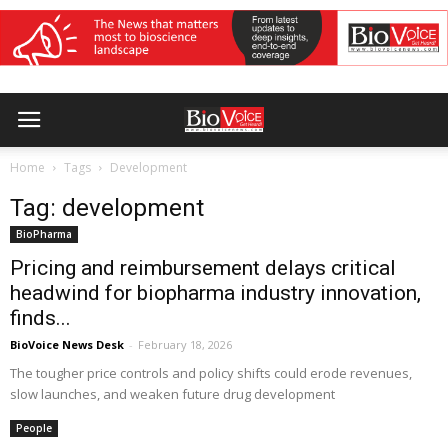
Home
Tags
Development
Tag: development
BioPharma
Pricing and reimbursement delays critical
headwind for biopharma industry innovation,
finds...
BioVoice News Desk
-
February 18, 2026
The tougher price controls and policy shifts could erode revenues,
slow launches, and weaken future drug development
People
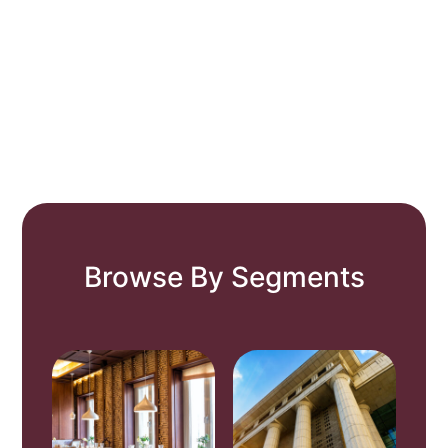
Browse By Segments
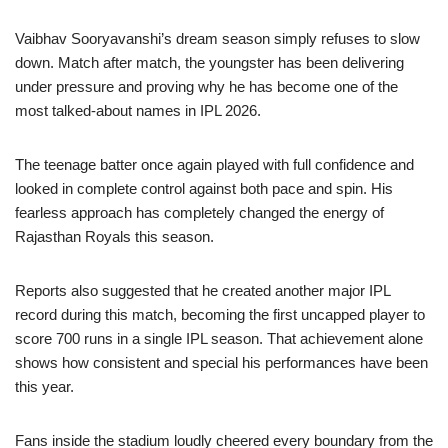
Vaibhav Sooryavanshi’s dream season simply refuses to slow
down. Match after match, the youngster has been delivering
under pressure and proving why he has become one of the
most talked-about names in IPL 2026.
The teenage batter once again played with full confidence and
looked in complete control against both pace and spin. His
fearless approach has completely changed the energy of
Rajasthan Royals this season.
Reports also suggested that he created another major IPL
record during this match, becoming the first uncapped player to
score 700 runs in a single IPL season. That achievement alone
shows how consistent and special his performances have been
this year.
Fans inside the stadium loudly cheered every boundary from the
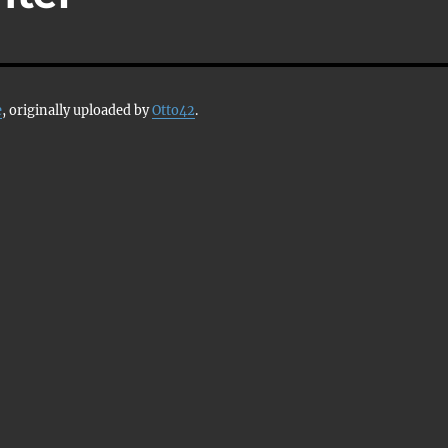
e
, originally uploaded by
Otto42
.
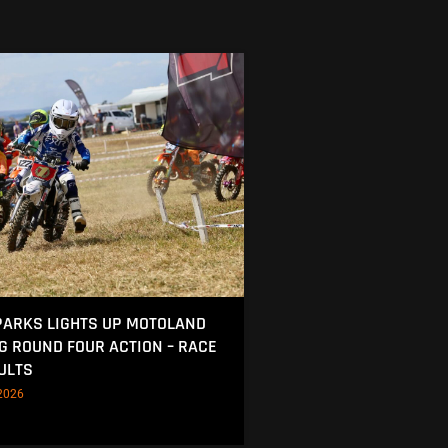
ARKS LIGHTS UP MOTOLAND
NG ROUND FOUR ACTION – RACE
ULTS
2026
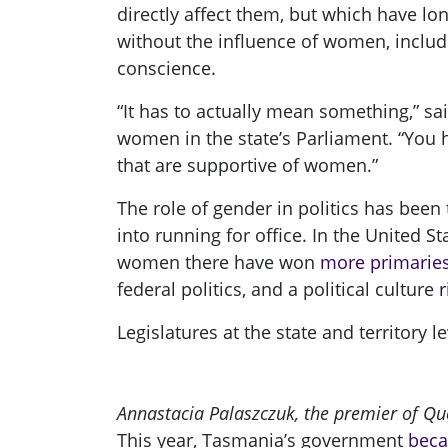
directly affect them, but which have lo
without the influence of women, includi
conscience.
“It has to actually mean something,” sa
women in the state’s Parliament. “You h
that are supportive of women.”
The role of gender in politics has bee
into running for office. In the United 
women there have won
more primarie
federal politics, and a political culture
r
Legislatures at the state and territory 
Annastacia Palaszczuk, the premier of Q
This year, Tasmania’s government
beca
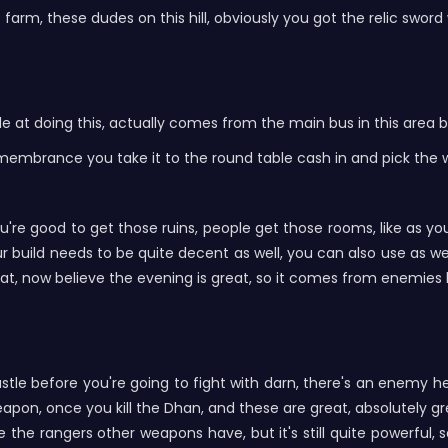
rm, these dudes on this hill, obviously you got the relic sword 
 at doing this, actually comes from the main bus in this area 
s remembrance you take it to the round table cash in and pick the
u're good to get those ruins, people get those rooms, like as you 
our build needs to be quite decent as well, you can also use as
reat, now believe the evening is great, so it comes from enemies
astle before you're going to fight with darn, there's an enemy 
 weapon, once you kill the Dhan, and these are great, absolutel
 the rangers other weapons have, but it's still quite powerful, 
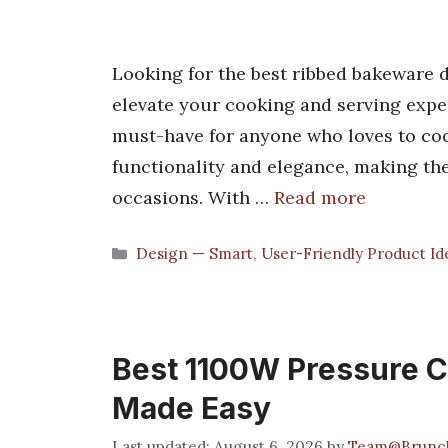
Looking for the best ribbed bakeware di
elevate your cooking and serving expe
must-have for anyone who loves to coo
functionality and elegance, making th
occasions. With …
Read more
Categories
Design — Smart, User-Friendly Product Id
Best 1100W Pressure Co
Made Easy
August 6, 2026
by
Team@Brunc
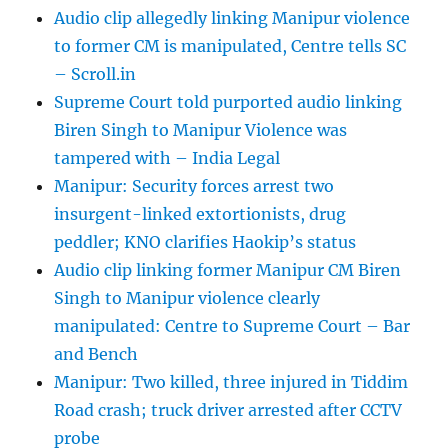
Audio clip allegedly linking Manipur violence
to former CM is manipulated, Centre tells SC
– Scroll.in
Supreme Court told purported audio linking
Biren Singh to Manipur Violence was
tampered with – India Legal
Manipur: Security forces arrest two
insurgent-linked extortionists, drug
peddler; KNO clarifies Haokip’s status
Audio clip linking former Manipur CM Biren
Singh to Manipur violence clearly
manipulated: Centre to Supreme Court – Bar
and Bench
Manipur: Two killed, three injured in Tiddim
Road crash; truck driver arrested after CCTV
probe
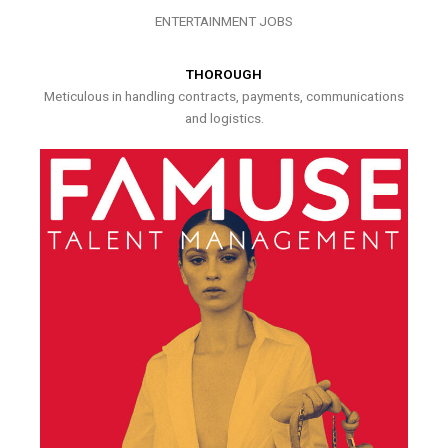
ENTERTAINMENT JOBS
THOROUGH
Meticulous in handling contracts, payments, communications
and logistics.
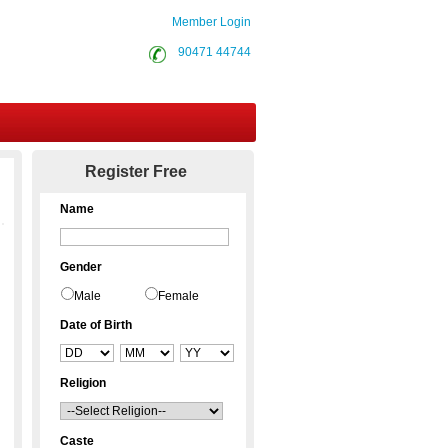
Member Login
90471 44744
Contact Us
Register Free
Name
Gender
Male
Female
Date of Birth
Religion
Caste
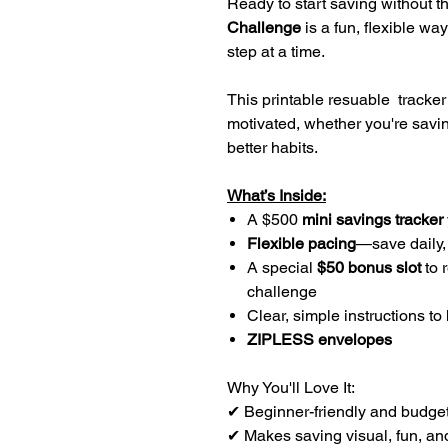
Ready to start saving without 
Challenge
is a fun, flexible way
step at a time.
This printable resuable tracker
motivated, whether you're saving 
better habits.
What’s Inside:
A $500
mini savings tracker
Flexible pacing
—save daily,
A special
$50 bonus slot
to 
challenge
Clear, simple instructions to
ZIPLESS envelopes
Why You'll Love It:
✔ Beginner-friendly and budge
✔ Makes saving visual, fun, and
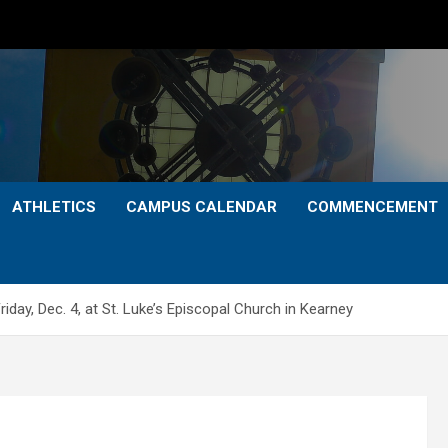
ATHLETICS
CAMPUS CALENDAR
COMMENCEMENT
iday, Dec. 4, at St. Luke’s Episcopal Church in Kearney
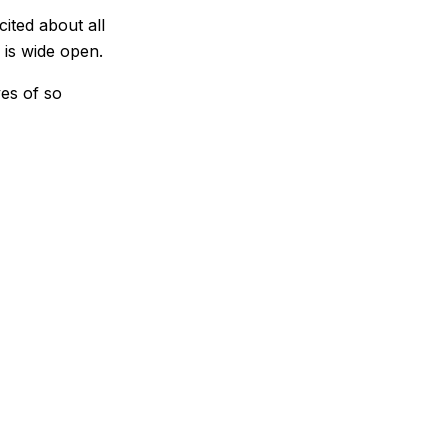
cited about all
 is wide open.
ves of so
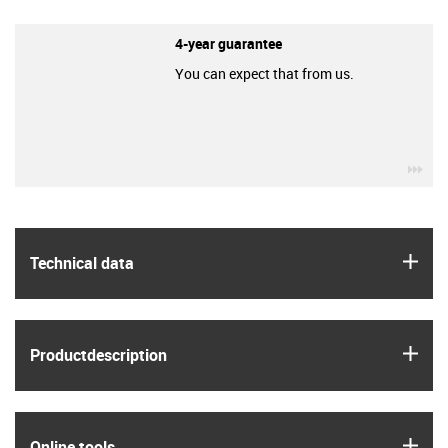
4-year guarantee
You can expect that from us.
igu
igus
Technical data
igus
Product­description
igus
Online tools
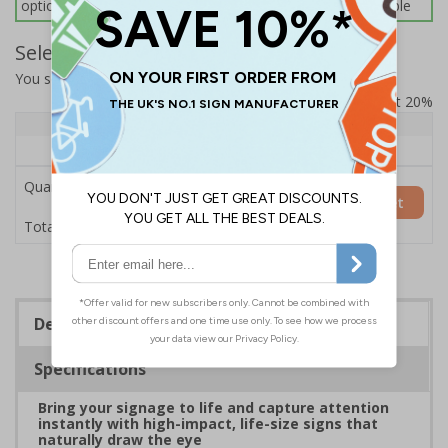
options below for more information on sign fixings available
Select Quantity and Add To Basket
You selected:
7L102HP-AC
Prices excludes VAT at 20%
Quantity
1+
Price Each
£200.85
Quantity
Add to Basket
£200.85
Total Price
Description
Specifications
Bring your signage to life and capture attention
instantly with high-impact, life-size signs that
naturally draw the eye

# Job item:
Please return each line of the listing exactly as written, excluding the images.

# Result:
Home
Tags
Development
Tag: development
BioPharma
Pricing and reimbursement delays critical
headwind for biopharma industry innovation,
finds...
BioVoice News Desk
-
February 18, 2026
The tougher price controls and policy shifts could erode revenues,
slow launches, and weaken future drug development
People
Browse By Segments
Vaibhav Sooryavanshi’s dream season simply refuses to slow
down. Match after match, the youngster has been delivering
under pressure and proving why he has become one of the
most talked-about names in IPL 2026.
The teenage batter once again played with full confidence and
looked in complete control against both pace and spin. His
fearless approach has completely changed the energy of
Rajasthan Royals this season.
Reports also suggested that he created another major IPL
record during this match, becoming the first uncapped player to
score 700 runs in a single IPL season. That achievement alone
shows how consistent and special his performances have been
this year.
Fans inside the stadium loudly cheered every boundary from the
e
, originally uploaded by
Otto42
.
ARKS LIGHTS UP MOTOLAND
NG ROUND FOUR ACTION – RACE
ULTS
2026
directly affect them, but which have lo
without the influence of women, includi
conscience.
“It has to actually mean something,” sa
women in the state’s Parliament. “You h
that are supportive of women.”
The role of gender in politics has bee
into running for office. In the United 
women there have won
more primarie
federal politics, and a political culture
r
Legislatures at the state and territory 
Annastacia Palaszczuk, the premier of Q
This year, Tasmania’s government
beca
rm, these dudes on this hill, obviously you got the relic sword 
 at doing this, actually comes from the main bus in this area 
s remembrance you take it to the round table cash in and pick the
u're good to get those ruins, people get those rooms, like as you 
our build needs to be quite decent as well, you can also use as
reat, now believe the evening is great, so it comes from enemies
astle before you're going to fight with darn, there's an enemy 
 weapon, once you kill the Dhan, and these are great, absolutel
 the rangers other weapons have, but it's still quite powerful, 
Looking for the best ribbed bakeware di
elevate your cooking and serving expe
must-have for anyone who loves to coo
functionality and elegance, making th
occasions. With …
Read more
Categories
Design — Smart, User-Friendly Product Id
Best 1100W Pressure Co
Made Easy
August 6, 2026
by
Team@Brunc
Audio clip allegedly linking Manipur violence
to former CM is manipulated, Centre tells SC
– Scroll.in
Supreme Court told purported audio linking
Biren Singh to Manipur Violence was
tampered with – India Legal
Manipur: Security forces arrest two
insurgent-linked extortionists, drug
peddler; KNO clarifies Haokip’s status
Audio clip linking former Manipur CM Biren
Singh to Manipur violence clearly
manipulated: Centre to Supreme Court – Bar
and Bench
Manipur: Two killed, three injured in Tiddim
Road crash; truck driver arrested after CCTV
probe
ENTERTAINMENT JOBS
THOROUGH
Meticulous in handling contracts, payments, communications
and logistics.
Member Login
90471 44744
Contact Us
Register Free
Name
Gender
Male
Female
Date of Birth
Religion
Caste
Ready to start saving without 
Challenge
is a fun, flexible way
step at a time.
This printable resuable tracker
motivated, whether you're saving 
better habits.
What’s Inside:
A $500
mini savings tracker
Flexible pacing
—save daily,
A special
$50 bonus slot
to 
challenge
Clear, simple instructions to
ZIPLESS envelopes
Why You'll Love It:
✔ Beginner-friendly and budge
✔ Makes saving visual, fun, and
ATHLETICS
CAMPUS CALENDAR
COMMENCEMENT
iday, Dec. 4, at St. Luke’s Episcopal Church in Kearney
cited about all
 is wide open.
ves of so
4-year guarantee
You can expect that from us.
igu
igus
Technical data
igus
Product­description
igus
Online tools
options below for more information on sign fixings available
Select Quantity and Add To Basket
You selected:
7L102HP-AC
Prices excludes VAT at 20%
Quantity
1+
Price Each
£200.85
Quantity
Add to Basket
£200.85
Total Price
Description
Specifications
Bring your signage to life and capture attention
instantly with high-impact, life-size signs that
naturally draw the eye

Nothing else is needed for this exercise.